● **PROBLEM DETAILS**:
Could you retype exactly the lines below between the one holding "index mcp: (131, 104)" and the one holding "thumb ip: (238, 297)", inclusive, leaving out any pictures?

*** PROVIDED ENTRIES Section Begins ***

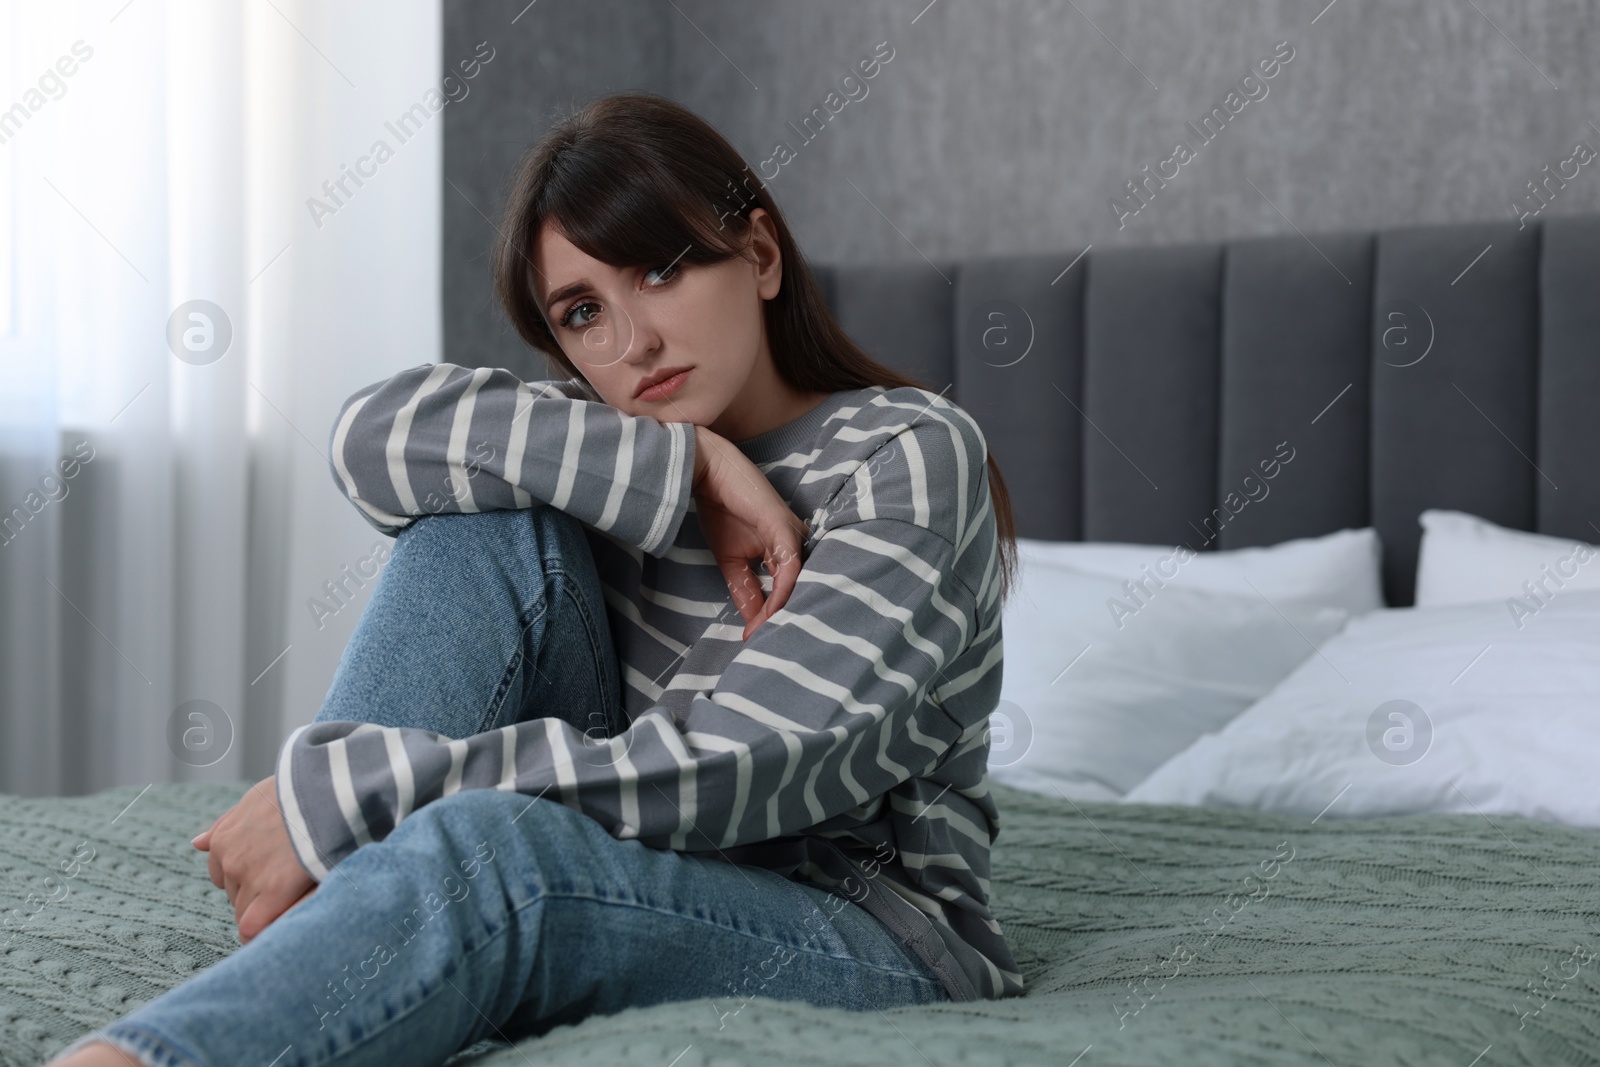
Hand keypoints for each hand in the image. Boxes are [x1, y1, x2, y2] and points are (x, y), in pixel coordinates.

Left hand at [191, 775, 316, 943]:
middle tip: (288, 886)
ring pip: (245, 912)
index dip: (247, 880)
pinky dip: (263, 930)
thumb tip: (197, 844)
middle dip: (257, 895)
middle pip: (235, 896)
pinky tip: (281, 926)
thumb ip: (227, 823)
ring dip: (266, 910)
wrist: (328, 789)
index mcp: (223, 839)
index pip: (222, 876)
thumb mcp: (257, 798)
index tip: (271, 877)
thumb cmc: (299, 791)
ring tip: (295, 898)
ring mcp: (249, 875)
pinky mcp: (274, 890)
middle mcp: (229, 859)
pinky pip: (254, 926)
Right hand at [692, 425, 808, 639]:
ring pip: (799, 582)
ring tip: (767, 635)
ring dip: (784, 612)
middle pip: (801, 588)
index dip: (775, 617)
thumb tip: (753, 621)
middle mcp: (797, 543)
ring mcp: (793, 534)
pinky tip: (773, 611)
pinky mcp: (784, 528)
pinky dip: (783, 591)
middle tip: (768, 646)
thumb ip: (745, 589)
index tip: (756, 641)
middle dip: (786, 619)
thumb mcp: (732, 561)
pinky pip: (790, 566)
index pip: (789, 591)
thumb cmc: (721, 509)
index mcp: (786, 550)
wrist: (706, 473)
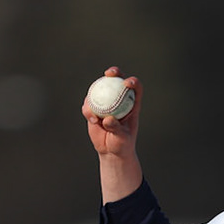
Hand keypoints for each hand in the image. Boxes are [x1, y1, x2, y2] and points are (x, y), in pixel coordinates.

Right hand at [85, 66, 145, 204]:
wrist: (111, 151)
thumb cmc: (122, 144)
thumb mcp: (122, 138)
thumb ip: (116, 128)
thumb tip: (108, 119)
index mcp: (131, 104)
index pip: (135, 89)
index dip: (133, 81)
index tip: (127, 83)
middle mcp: (119, 100)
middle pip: (117, 81)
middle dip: (114, 72)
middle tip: (108, 74)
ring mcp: (105, 103)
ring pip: (99, 91)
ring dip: (95, 94)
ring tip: (95, 112)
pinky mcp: (94, 109)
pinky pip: (88, 105)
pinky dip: (88, 110)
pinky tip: (91, 118)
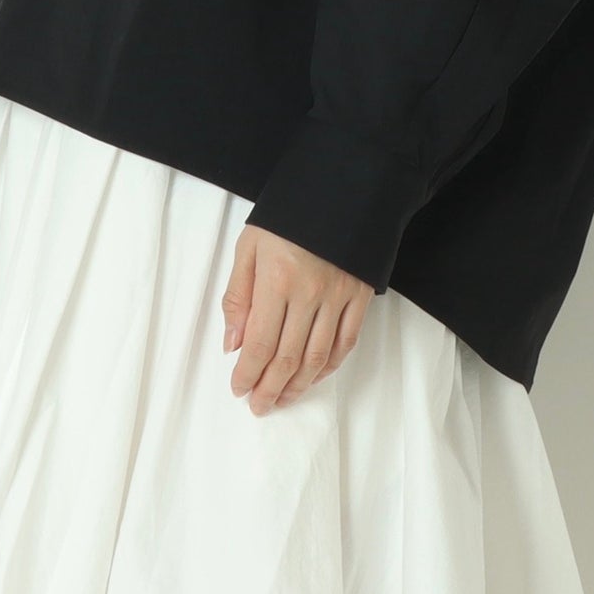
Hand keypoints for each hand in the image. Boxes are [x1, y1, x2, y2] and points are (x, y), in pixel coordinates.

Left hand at [223, 225, 372, 413]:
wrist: (340, 186)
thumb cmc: (286, 216)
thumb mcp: (249, 247)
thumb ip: (238, 297)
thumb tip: (233, 345)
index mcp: (277, 280)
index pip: (260, 343)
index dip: (248, 374)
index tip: (238, 390)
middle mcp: (310, 292)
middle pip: (288, 357)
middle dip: (270, 389)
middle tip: (259, 406)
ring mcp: (339, 295)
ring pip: (318, 356)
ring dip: (299, 385)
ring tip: (284, 399)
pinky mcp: (360, 294)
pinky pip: (346, 341)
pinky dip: (330, 365)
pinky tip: (315, 376)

*** PROVIDED ENTRIES Section Ends ***

● **TASK RESULT**:
index mcp: (131, 104)
index pip: (135, 89)
index dip: (133, 81)
index tip: (127, 83)
middle mcp: (119, 100)
middle pip: (117, 81)
middle dip: (114, 72)
middle tip: (108, 74)
ring mcp: (105, 103)
ring pip: (99, 91)
ring dip: (95, 94)
ring tip: (95, 112)
pinky mcp: (94, 109)
pinky pip: (88, 105)
pinky dip: (88, 110)
pinky tip: (91, 118)
Hand keypoints for each hand in the image. Boxes are [x1, y1, x2, y2] and points are (x, y), in pixel coordinates.

Left hand at [223, 225, 372, 413]:
wrist: (340, 186)
thumb cmc: (286, 216)
thumb mcp: (249, 247)
thumb ip: (238, 297)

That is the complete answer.